MATERIAL PROVIDED: Begin
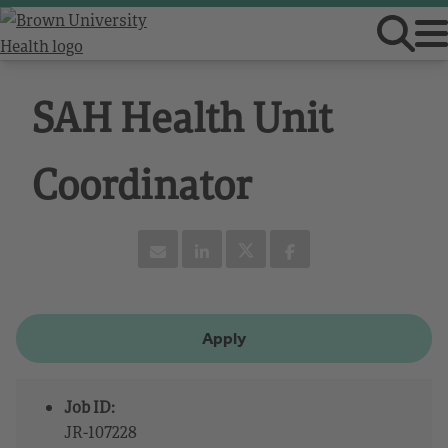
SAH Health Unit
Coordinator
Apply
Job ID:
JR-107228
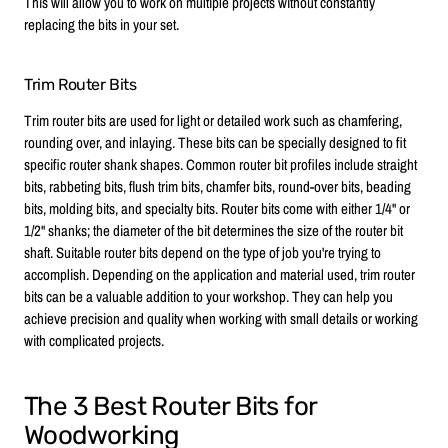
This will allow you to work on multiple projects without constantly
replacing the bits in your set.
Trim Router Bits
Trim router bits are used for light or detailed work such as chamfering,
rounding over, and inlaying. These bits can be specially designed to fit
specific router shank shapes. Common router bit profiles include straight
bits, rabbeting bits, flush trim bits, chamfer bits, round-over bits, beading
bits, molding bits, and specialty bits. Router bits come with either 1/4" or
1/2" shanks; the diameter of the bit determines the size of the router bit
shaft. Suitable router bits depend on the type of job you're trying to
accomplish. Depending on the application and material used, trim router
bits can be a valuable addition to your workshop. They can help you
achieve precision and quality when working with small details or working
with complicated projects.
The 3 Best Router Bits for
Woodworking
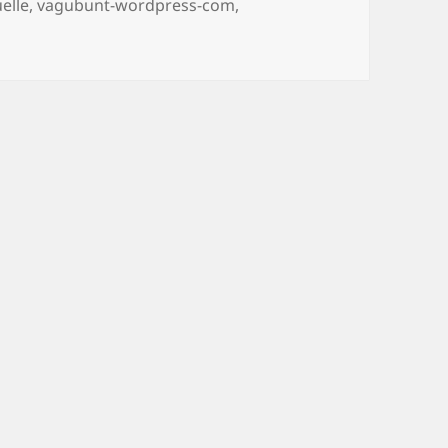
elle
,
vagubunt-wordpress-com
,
MATERIAL PROVIDED: End
TASK BRIEF: Every line in the data that holds "used" should be copied out.

REPLY TO THE EXERCISE:
Trim router bits are used for light or detailed work such as chamfering,
accomplish. Depending on the application and material used, trim router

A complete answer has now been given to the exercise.